A Score that Really Matters: The Credit Score
Before lenders decide to lend you money, they must know if you are willing and able to pay back that mortgage loan. To figure out your ability to pay back the loan, lenders assess your debt-to-income ratio. To assess how willing you are to repay, they use your credit score.
The most commonly used credit scores are called FICO scores, which were developed by Fair Isaac & Company, Inc. The FICO score ranges from 350 (high risk) to 850 (low risk). You can learn more on FICO here.
Your credit score is a direct result of your history of repayment. They don't consider income or personal characteristics. These scores were invented specifically for this reason. Credit scoring was developed to assess a borrower's willingness to pay without considering other irrelevant factors.
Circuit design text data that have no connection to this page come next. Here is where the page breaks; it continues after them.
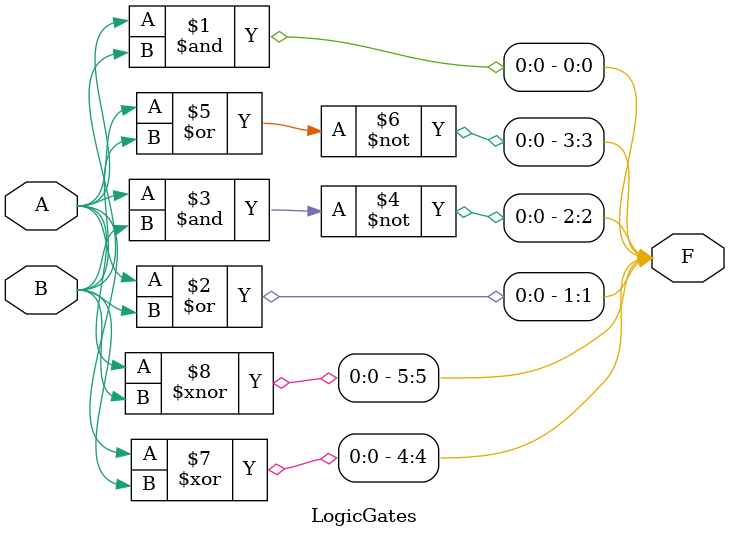
<source format=v>
module LogicGates (
    input wire A,
    input wire B,
    output wire [5:0] F
);

assign F[0] = A & B;    // AND
assign F[1] = A | B;    // OR
assign F[2] = ~(A & B); // NAND
assign F[3] = ~(A | B); // NOR
assign F[4] = A ^ B;    // XOR
assign F[5] = A ~^ B;   // XNOR

endmodule


</source>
Deliquencies, derogatory payment behavior, current debt level, length of credit history, types of credit and number of inquiries are all considered in credit scores. Your score is calculated wtih positive and negative information in your credit report. Late payments lower your score, but consistently making future payments on time will improve your score.
Your credit report must contain at least one account which has been open for six months or more, and at least one account that has been updated in the past six months for you to get a credit score. This history ensures that there is enough information in your credit to build a score. If you don't meet the minimum criteria for getting a credit score, you may need to establish your credit history prior to applying for a mortgage loan.